Here's how I designed TAMSIV's gamification schema, table by table, decision by decision.
Why a dedicated PostgreSQL schema for gamification?
TAMSIV already uses two schemas in Supabase: privat for user data (tasks, memos, events) and collaborative for group features. I could have added the gamification tables to privat. But I didn't.
The gamification schema is a dedicated and isolated schema. Why?
- Separation of concerns: Gamification has its own RLS (Row Level Security) policies, its own RPC functions, its own indexes. No mixing with business logic.
- Independent evolution: I can modify the points system or add badges without risking breaking task creation.
- Performance: Gamification queries (leaderboard, ranking, statistics) do not share indexes with content tables.
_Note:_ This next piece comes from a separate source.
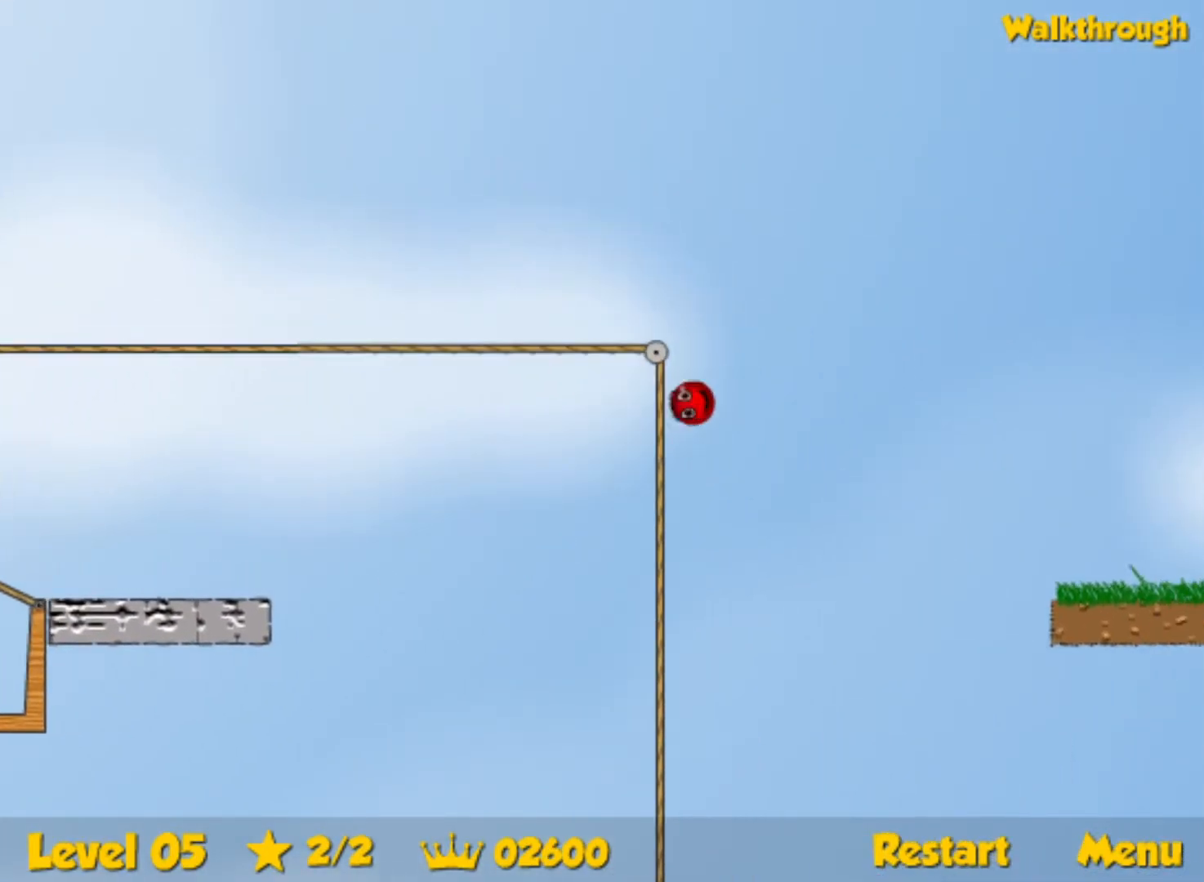
{"keys": ["right", "up"], "events": []}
- Security: Gamification RLS policies are simpler — a user only sees their own stats. No group permissions to manage.
This approach follows the principle of schema separation recommended by PostgreSQL. Each schema is a namespace that isolates tables, functions, and security policies.
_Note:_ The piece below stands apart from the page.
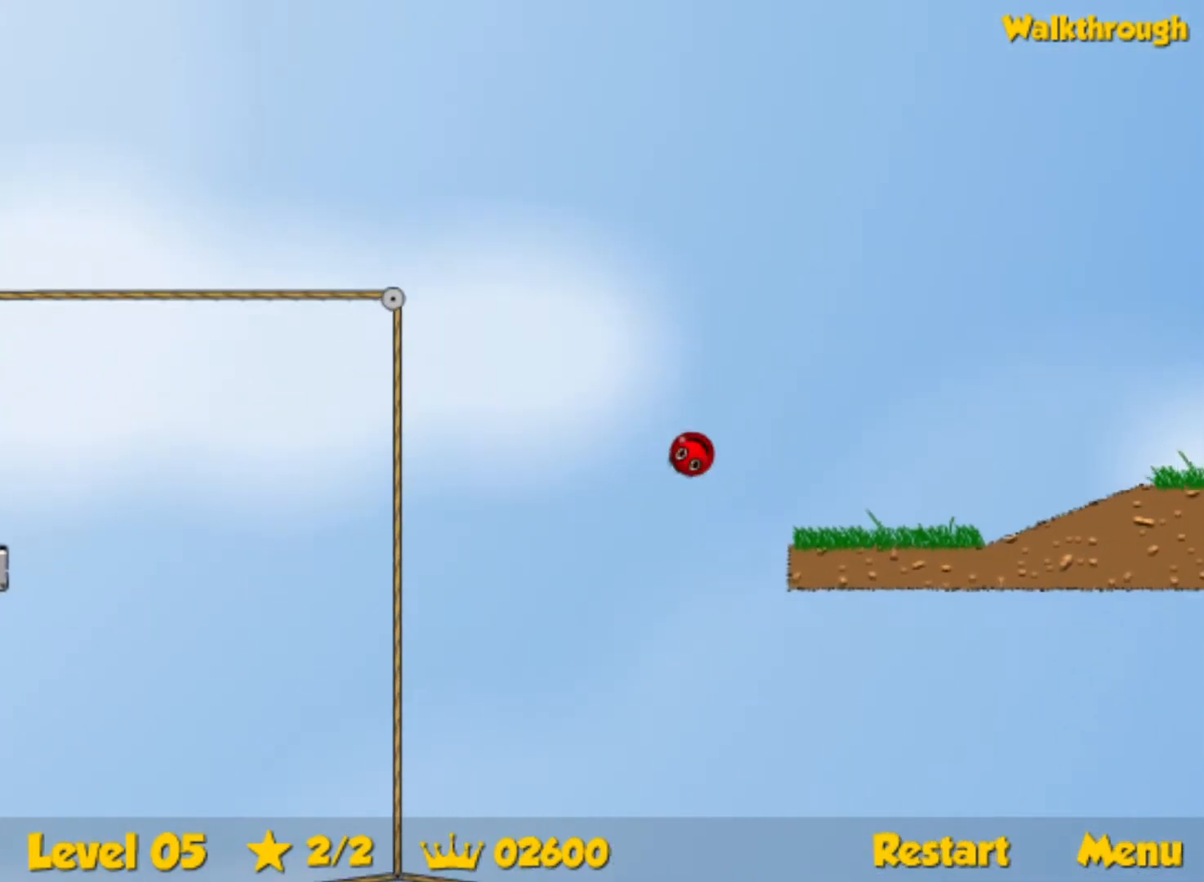
{"keys": ["right"], "events": [[50, "up", "up"]]}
What are the 5 tables in the gamification schema?
The complete schema relies on 5 interconnected tables:
1. user_stats — each player's dashboard
This is the central table. It stores each user's current state:
- total_points: the cumulative score since the beginning
- current_level: the current level (1 to 12+)
- current_streak: the number of consecutive days of activity
- max_streak: the personal streak record
- last_activity_date: the date of the last activity (for streak calculation)
- streak_freeze_count: the number of available "streak freezes"
Why store the level rather than calculate it on the fly? Because level verification involves comparing with thresholds, and this verification must be atomic with point addition. If the calculation were done client-side, we would risk inconsistencies.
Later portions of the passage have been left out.